The picture in question showed two people in Mickey Mouse ears in front of Cinderella's castle, arms around each other's waists, smiling for the camera. Bianca Tolmen was on the left in a white tank top and khaki shorts, dark hair loose and down to her waist, a carefree grin on her face. The man beside her could have posed for GQ in his carefully pressed gray polo shirt and pleated khaki pants. Whereas the Mickey Mouse ears looked as natural as such a hat could look atop Bianca's head, the man wore his awkwardly atop tightly curling blond hair, and his smile was one of abashed chagrin. His arm rested possessively on Bianca's waist, though, and she leaned into him.

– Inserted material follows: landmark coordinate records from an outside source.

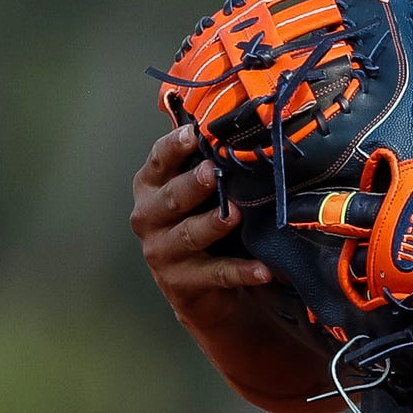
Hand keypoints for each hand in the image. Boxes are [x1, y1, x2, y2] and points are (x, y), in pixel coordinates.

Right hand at [130, 122, 281, 328]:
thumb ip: (206, 162)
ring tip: (234, 216)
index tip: (192, 134)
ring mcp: (162, 252)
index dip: (173, 147)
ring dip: (212, 224)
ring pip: (189, 234)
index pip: (158, 162)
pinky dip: (240, 271)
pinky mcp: (182, 283)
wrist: (204, 290)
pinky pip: (216, 274)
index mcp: (153, 188)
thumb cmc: (203, 224)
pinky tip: (263, 269)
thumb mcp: (201, 193)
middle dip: (191, 185)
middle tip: (210, 172)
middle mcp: (150, 218)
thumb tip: (235, 123)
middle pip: (170, 198)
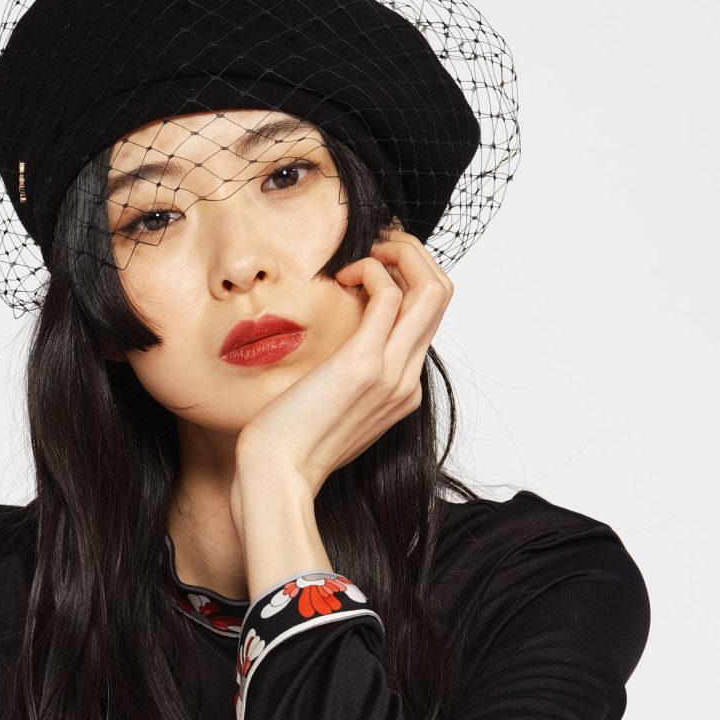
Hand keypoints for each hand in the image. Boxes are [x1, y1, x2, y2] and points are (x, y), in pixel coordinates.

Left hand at [234, 232, 453, 503]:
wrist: (277, 476)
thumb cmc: (292, 445)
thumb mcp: (331, 409)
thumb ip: (347, 380)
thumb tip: (335, 352)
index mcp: (402, 390)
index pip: (428, 318)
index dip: (409, 278)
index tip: (375, 264)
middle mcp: (406, 380)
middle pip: (441, 296)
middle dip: (414, 255)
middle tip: (378, 243)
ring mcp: (392, 372)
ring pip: (431, 289)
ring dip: (401, 253)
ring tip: (366, 252)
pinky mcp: (364, 364)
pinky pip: (389, 295)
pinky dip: (371, 270)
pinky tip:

Sara slid the picture out from the frame and read the back. "'Disneyland, '99.' No names." Next was an aged snapshot of an older man and woman who looked enough like Bianca to be family - probably parents. Bianca, it seemed, took after her father and showed evidence of a Native American heritage: striking cheekbones, dusky olive skin, and luxurious dark hair.

There were other pictures, one of an unidentifiable group of people mounted on mules at the Grand Canyon, one of a gray tortoiseshell cat craning his neck up at the camera, and one of Bianca and the same man from Disneyland in a gondola.

"That's not the Venetian," Sara said matter-of-factly.

Grissom tapped a bridge clearly visible in the background of the photo. "The Bridge of Sighs. That's really Venice."

"So our mystery man is loaded," she said wryly, putting the photo in another evidence bag. "I don't know much about theater, but I know that you don't do it for the money."

"Very true," Grissom agreed. "Especially not in Vegas. Someone with as much talent as Bianca Tolmen showed on stage could very easily make her way as a showgirl and earn a lot more money than doing Shakespeare."

Sara frowned at the picture for a moment, and then continued searching through the drawers of the desk.